Pensar que se puede llevar cualquier proyecto político a puerto y sostener las riendas de un gobierno sin la emoción sincera, no lleva más que a la atonía, a la frialdad exquisita y, en última instancia, a la pérdida de conexión con aquellos a quienes se representa
Otra de las consecuencias de esta epidemia es, curiosamente, una pretensión contraria, seguramente vana pero también inquietante, que pasa, supuestamente como antídoto, por construir modelos de relación, entre el poder territorial y la comunidad sobre la que se ejerce ese mandato, desprovistos de toda conexión emocional. Cierta reacción pendular al exceso de animosidad de esta época parece defender que se puede gobernar una Comunidad Autónoma (o el propio país) sin sentir una especial cercanía y afecto por cultura, paisaje y paisanaje propios, como si desempeñar una responsabilidad pública de alto nivel fuese algo parecido a ejercer de Consejero Delegado de una multinacional, fichado por un cazatalentos. Sin embargo, sin emoción no hay transmisión de convicciones ni liderazgo posible, y, sin tales aptitudes, gobernar no será más que gestionar frustraciones y números en tiempos de escasez, sin proyectos de progreso moral ni invocaciones de futuro, que toda comunidad política necesita para tener constantes vitales.
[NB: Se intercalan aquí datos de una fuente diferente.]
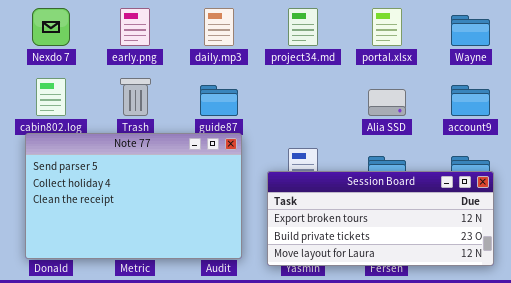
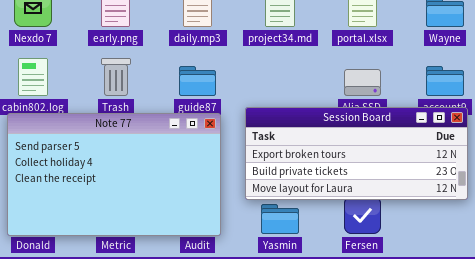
Session Board: [267,171,494,266] -> [245,107,468,200], moved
Claro que los elementos identitarios y el sentimiento de pertenencia a un pueblo, que es sujeto político (recordemos que nuestro Estatuto de Autonomía, por ejemplo, da carta de naturaleza como tal al pueblo asturiano), son imprescindibles para no diluirse en un entorno globalizado, donde la igualación no viene tanto por las rentas y las oportunidades, sino por los muebles de IKEA, el estilo de las Kardashian y los McDonald’s (valga la hipérbole, pero se entiende). Y naturalmente que sentir apego por el territorio, por las personas con las que se comparten esfuerzos en la comunidad y por las luchas comunes (las actuales y las del pasado) del lugar del que eres parte, es necesario para poner lo mejor de uno mismo en el ejercicio de la representación pública y la función ejecutiva. Evidentemente, nada tiene que ver esto con construir identidades excluyentes, ni con fabricar soberanías de ocasión que conduzcan a confrontaciones irresolubles, ni con cerrar puertas y ventanas a las corrientes que vienen del mundo, con el que interactuamos de la mañana a la noche. Pero pensar que se puede llevar cualquier proyecto político a puerto y sostener las riendas de un gobierno sin la emoción sincera que provoca el progreso colectivo, la historia común y la solidaridad de quien se siente parte de un pueblo, no lleva más que a la atonía, a la frialdad exquisita y, en última instancia, a la pérdida de conexión con aquellos a quienes se representa. Las necesarias apelaciones a la razón y al rigor para corregir la deriva de este tiempo no nos deben, en suma, desproveer del compromiso afectivo y del apego íntimo por nuestro lugar en el mundo, en el que nos ha tocado pelear.